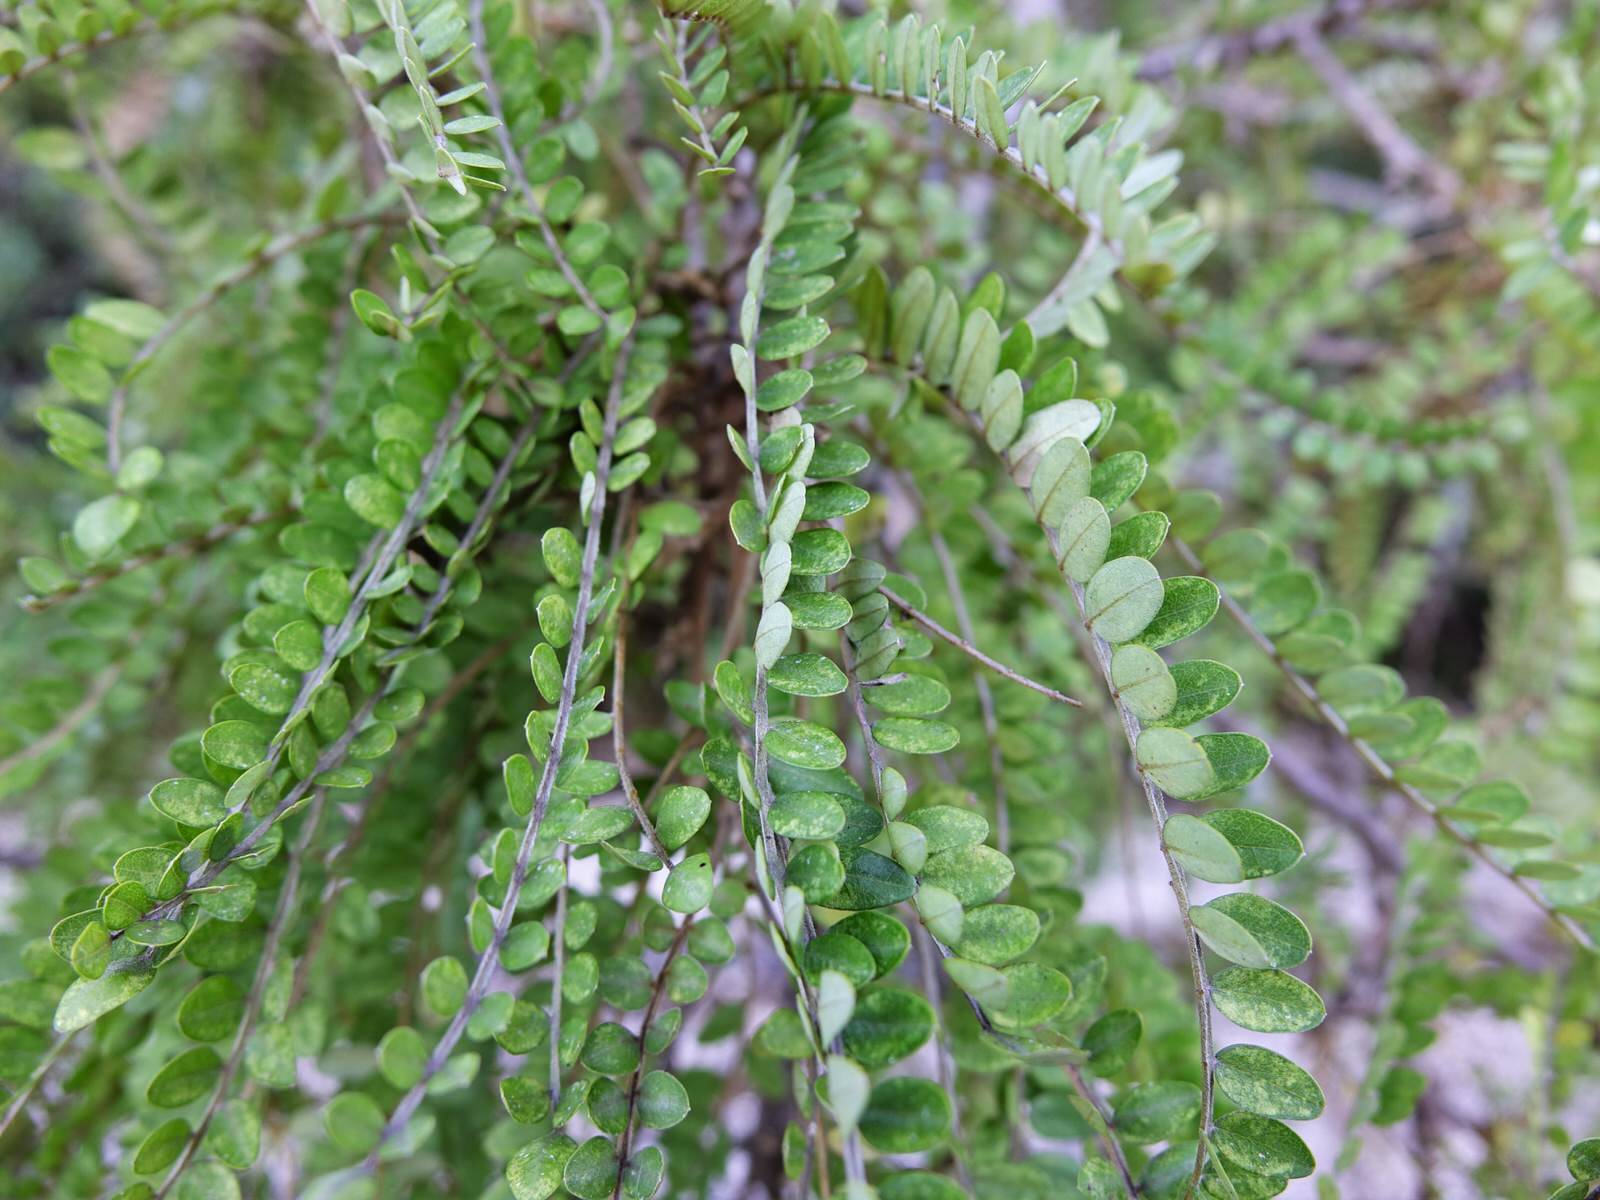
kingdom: Plantae
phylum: Tracheophyta
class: Magnoliopsida
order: Fabales
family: Fabaceae
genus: Sophora
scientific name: Sophora chathamica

• [Aim] Give these lines again with "scientific name" replaced by "binomial name", leaving everything else unchanged and omitting the picture.

• [Solution to this exercise]
kingdom: Plantae
phylum: Tracheophyta
class: Magnoliopsida
order: Fabales
family: Fabaceae
genus: Sophora
binomial name: Sophora chathamica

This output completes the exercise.